The cyber-physical systems of Industry 4.0 not only focus on the smart factory. They should also ensure close networking and comprehensive vertical integration of the entire supply chain. This means that manufacturers along the entire value chain will have to cooperate with each other much more closely than they do now. Cooperation with trade associations, political decision-makers and even competitors will also play a role here. In the Industry 4.0 world, the question is no longer how strong the spider is, but rather: How strong and large is its web?

A crucial question when it comes to digitalization: Who owns the data? This is a challenge for the legislator!

© Fotolia / the_lightwriter

However, horizontal integration of the supply chain raises another question: who actually owns the data and who can benefit from it? An Industry 4.0 world is a world of 'big data'. And the power of Google, for example, is based on being able to access and exploit a valuable treasure trove of data. Against this backdrop, questions of data protection and data security take on a new relevance. It will be the task of legislators to ensure clarity about the legal situation: who is allowed to trigger and control which process along the supply chain based on which data and with which access rights? And who is responsible for what?

In the world of Industry 4.0 and the Internet of Things, it is no longer the exception but the rule that production facilities and products have interfaces to the Internet. The fact that entire production plants can already be controlled from any location - via an iPad, so to speak - is certainly a step forward, but it also places completely new demands on security. If, for example, a saboteur wanted to change the tripping characteristic of a circuit breaker in the future and thus cause damage to people, machines and buildings, all he would have to do is hack into the system via the Internet.
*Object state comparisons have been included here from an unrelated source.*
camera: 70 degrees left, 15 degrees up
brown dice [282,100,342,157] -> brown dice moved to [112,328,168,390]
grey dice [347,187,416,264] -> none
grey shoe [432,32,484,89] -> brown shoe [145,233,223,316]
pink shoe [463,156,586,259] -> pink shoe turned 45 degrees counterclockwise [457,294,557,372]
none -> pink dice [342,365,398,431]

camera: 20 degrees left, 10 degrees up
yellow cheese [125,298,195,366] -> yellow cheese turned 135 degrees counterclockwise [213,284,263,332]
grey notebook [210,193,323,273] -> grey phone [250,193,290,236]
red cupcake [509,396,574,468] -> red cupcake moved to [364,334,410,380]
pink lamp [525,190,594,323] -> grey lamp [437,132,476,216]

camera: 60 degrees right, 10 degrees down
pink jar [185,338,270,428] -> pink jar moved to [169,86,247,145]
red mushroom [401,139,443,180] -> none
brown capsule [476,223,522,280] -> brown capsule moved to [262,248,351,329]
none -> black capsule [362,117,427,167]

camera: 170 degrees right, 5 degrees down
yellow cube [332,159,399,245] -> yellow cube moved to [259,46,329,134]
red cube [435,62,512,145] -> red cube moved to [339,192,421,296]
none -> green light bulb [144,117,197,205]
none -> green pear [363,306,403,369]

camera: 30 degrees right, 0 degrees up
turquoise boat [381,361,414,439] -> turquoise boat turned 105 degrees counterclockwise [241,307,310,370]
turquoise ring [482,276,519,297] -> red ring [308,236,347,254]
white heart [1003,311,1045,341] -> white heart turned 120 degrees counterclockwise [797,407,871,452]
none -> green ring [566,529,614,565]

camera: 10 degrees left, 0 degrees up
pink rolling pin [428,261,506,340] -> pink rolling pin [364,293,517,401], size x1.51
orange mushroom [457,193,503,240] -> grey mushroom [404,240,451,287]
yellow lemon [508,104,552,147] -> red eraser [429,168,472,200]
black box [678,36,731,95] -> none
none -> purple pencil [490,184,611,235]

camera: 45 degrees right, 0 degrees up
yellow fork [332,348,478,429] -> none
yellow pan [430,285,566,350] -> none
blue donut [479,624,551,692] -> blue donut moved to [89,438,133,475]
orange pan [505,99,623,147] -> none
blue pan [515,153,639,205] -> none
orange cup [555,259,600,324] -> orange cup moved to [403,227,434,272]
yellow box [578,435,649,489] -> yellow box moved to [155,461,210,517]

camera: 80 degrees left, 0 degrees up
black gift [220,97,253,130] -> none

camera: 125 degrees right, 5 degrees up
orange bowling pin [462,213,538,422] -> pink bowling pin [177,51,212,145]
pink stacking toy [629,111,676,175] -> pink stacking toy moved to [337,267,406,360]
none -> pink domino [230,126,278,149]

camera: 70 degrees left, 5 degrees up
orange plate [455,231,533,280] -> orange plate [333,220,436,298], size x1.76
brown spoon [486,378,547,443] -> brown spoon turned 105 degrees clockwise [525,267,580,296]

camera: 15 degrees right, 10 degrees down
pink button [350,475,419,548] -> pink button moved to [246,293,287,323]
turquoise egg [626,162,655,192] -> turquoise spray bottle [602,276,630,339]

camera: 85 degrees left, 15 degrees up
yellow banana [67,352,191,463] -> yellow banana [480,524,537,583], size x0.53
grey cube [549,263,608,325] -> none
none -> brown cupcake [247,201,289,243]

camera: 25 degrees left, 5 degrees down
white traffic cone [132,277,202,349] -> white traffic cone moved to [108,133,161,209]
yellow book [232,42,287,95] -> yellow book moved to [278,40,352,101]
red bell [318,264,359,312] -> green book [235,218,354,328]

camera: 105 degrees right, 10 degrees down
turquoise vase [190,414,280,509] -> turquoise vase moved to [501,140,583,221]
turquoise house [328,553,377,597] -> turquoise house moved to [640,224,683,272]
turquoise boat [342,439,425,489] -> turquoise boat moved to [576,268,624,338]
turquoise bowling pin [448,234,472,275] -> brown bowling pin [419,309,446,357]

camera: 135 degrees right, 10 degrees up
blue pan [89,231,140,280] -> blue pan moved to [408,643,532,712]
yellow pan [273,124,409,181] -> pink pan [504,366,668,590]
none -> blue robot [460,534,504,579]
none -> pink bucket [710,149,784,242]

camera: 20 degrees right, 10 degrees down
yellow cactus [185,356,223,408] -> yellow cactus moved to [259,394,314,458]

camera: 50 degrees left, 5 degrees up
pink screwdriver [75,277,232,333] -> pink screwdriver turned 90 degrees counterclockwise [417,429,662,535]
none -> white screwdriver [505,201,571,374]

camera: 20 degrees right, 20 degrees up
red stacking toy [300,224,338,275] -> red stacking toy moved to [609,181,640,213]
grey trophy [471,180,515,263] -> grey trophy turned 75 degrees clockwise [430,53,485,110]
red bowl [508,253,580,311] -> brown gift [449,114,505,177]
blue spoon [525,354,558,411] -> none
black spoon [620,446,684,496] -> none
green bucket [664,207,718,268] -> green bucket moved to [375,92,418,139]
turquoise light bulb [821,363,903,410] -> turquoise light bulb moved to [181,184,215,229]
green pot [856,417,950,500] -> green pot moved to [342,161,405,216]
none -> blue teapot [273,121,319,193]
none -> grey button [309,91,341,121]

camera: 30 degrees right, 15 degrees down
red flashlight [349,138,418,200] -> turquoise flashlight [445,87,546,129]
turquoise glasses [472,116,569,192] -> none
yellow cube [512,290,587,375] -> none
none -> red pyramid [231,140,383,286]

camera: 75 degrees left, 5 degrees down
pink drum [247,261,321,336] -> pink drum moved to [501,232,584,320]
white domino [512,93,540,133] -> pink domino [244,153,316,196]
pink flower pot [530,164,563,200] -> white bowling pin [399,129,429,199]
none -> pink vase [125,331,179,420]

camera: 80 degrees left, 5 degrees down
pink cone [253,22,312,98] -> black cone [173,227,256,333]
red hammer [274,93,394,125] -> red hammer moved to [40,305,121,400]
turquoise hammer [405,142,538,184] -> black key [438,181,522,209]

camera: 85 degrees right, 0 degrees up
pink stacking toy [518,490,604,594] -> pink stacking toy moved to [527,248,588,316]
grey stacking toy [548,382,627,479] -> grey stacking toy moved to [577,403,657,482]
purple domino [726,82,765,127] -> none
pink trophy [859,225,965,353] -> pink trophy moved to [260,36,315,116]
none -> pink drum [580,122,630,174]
No networking without cyber security

Protecting cyber-physical systems from unauthorized access and incorrect control is an enormous challenge - due to the comprehensive networking and enormous flexibility of the new systems. A completely new interplay of operational safety, data protection (privacy) and information security (cyber security) needs to be realized and all these security aspects need to be integrated into the components and systems. In the context of Industry 4.0, cyber security is not just an abstract topic, but has a very real, physical dimension.

All interventions in the cyber side of a cyber-physical system potentially also have an impact on its physical side. UL is therefore working together with independent research partners to link the two safety dimensions more closely together: the new IT standards and protocols on the one hand and the traditional electrical safety standards and functional safety requirements on the other. Nevertheless, many questions relating to the security requirements of a comprehensively networked and correspondingly vulnerable Industry 4.0 world have not even been formulated yet, let alone answered.

In view of this current situation, the major task for research, industry and standardization and certification companies will be to jointly define suitable security requirements for the dynamic Industry 4.0 world and the Internet of Things. We are certainly still a long way from reaching an agreement on which standards our cyber-physical systems of the future will have to meet. In the current situation - still at the very beginning of the fourth industrial revolution - much can be gained if we succeed in outlining the numerous 'blind spots', identifying key research areas and formulating meaningful, target-oriented questions. Ultimately, there is still a long way to go - but it is worth the effort.

Author: Ingo M. Rübenach is Vice President DACH Region at UL International Germany.